Abeta fibers mediate cutaneous reflexes during human walking

During human gait, transmission of cutaneous reflexes from the foot is controlled specifically according to the phase of the step cycle. These reflex responses can be evoked by nonnociceptive stimuli, and therefore it is thought that the large-myelinated and low-threshold Abeta afferent fibers mediate these reflexes. At present, this hypothesis is not yet verified. To test whether Abeta fibers are involved the reflex responses were studied in patients with a sensory polyneuropathy who suffer from a predominant loss of large-myelinated Abeta fibers. The sural nerve of both patients and healthy control subjects was stimulated electrically at a nonnociceptive intensity during the early and late swing phases while they walked on a treadmill. The responses were studied by recording electromyographic (EMG) activity of the biceps femoris (BF) and tibialis anterior (TA) of the stimulated leg. In both phases, large facilitatory responses were observed in the BF of the healthy subjects. These facilitations were reduced significantly in the BF of the patients, indicating that Abeta fibers mediate these reflexes. In TA similar results were obtained. The absolute response magnitude across the two phases was significantly smaller for the patients than for the healthy subjects. The TA responses for the healthy subjects were on average facilitatory during early swing and suppressive during end swing. Both facilitations and suppressions were considerably smaller for the patients, indicating that both types of responses are mediated by Abeta fibers. It is concluded that low-threshold Abeta sensory fibers mediate these reflexes during human gait. The low threshold and the precise phase-dependent control of these responses suggest that these responses are important in the regulation of gait. The loss of such reflex activity may be related to the gait impairments of these patients.

What functions do reflexes serve during human locomotion?

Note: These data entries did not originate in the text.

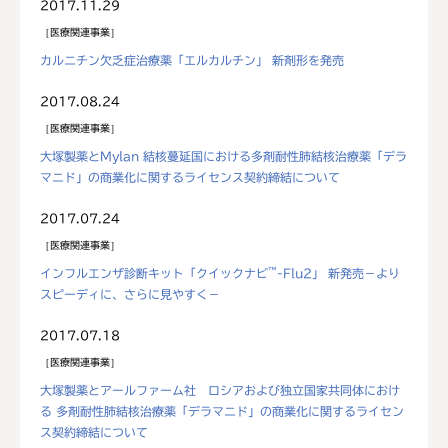
2017.11.29
医療関連事業
カルニチン欠乏症治療薬「エルカルチン」 新剤形を発売
2017.08.24
医療関連事業
大塚製薬とMylan 結核蔓延国における多剤耐性肺結核治療薬「デラ
マニド」の商業化に関するライセンス契約締結について
2017.07.24
医療関連事業
™
インフルエンザ診断キット「クイックナビ
-Flu2」 新発売－より
スピーディに、さらに見やすく－
2017.07.18
医療関連事業
大塚製薬とアールファーム社 ロシアおよび独立国家共同体におけ
る 多剤耐性肺結核治療薬「デラマニド」の商業化に関するライセン
ス契約締結について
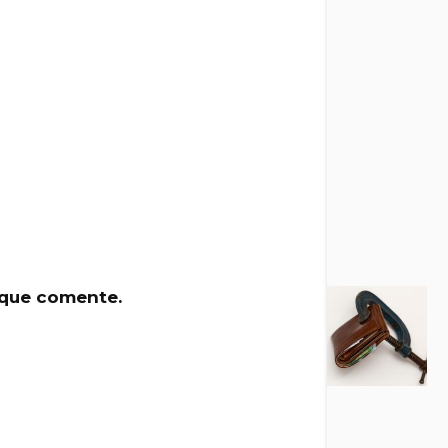
 que comente.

Studies on the reflex modulation of vertebrate locomotion have been conducted in many different laboratories and with many different preparations: for example, lamprey swimming, bird flight, quadrupedal walking in cats and bipedal walking in humans. Emerging concepts are that reflexes are task-, phase- and context-dependent. To function usefully in a behaviour such as locomotion wherein initial conditions change from step to step, reflexes would have to show modulation. Papers are reviewed in which the study of different reflexes have been conducted during different behaviours, with an emphasis on experiments in humans. A framework is developed in which the modulation and flexibility of reflexes are demonstrated. Alterations in cutaneous, and muscle (stretch and load receptor) reflexes between sitting, standing and walking are discussed. Studies in which both electrical, mechanical and 'natural' receptor activation have been conducted during walking are reviewed. Reflexes are shown to have important regulatory functions during human locomotion. A framework for discussion of reflex function throughout the step cycle is developed. The function of a given reflex pathway changes dynamically throughout the locomotor cycle. While all reflexes act in concert to a certain extent, generally cutaneous reflexes act to alter swing limb trajectory to avoid stumbling and falling. Stretch reflexes act to stabilize limb trajectory and assist force production during stance. Load receptor reflexes are shown to have an effect on both stance phase body weight support and step cycle timing. After neurotrauma or in disease, reflexes no longer function as during normal locomotion, but still have the potential to be clinically exploited in gait modification regimens.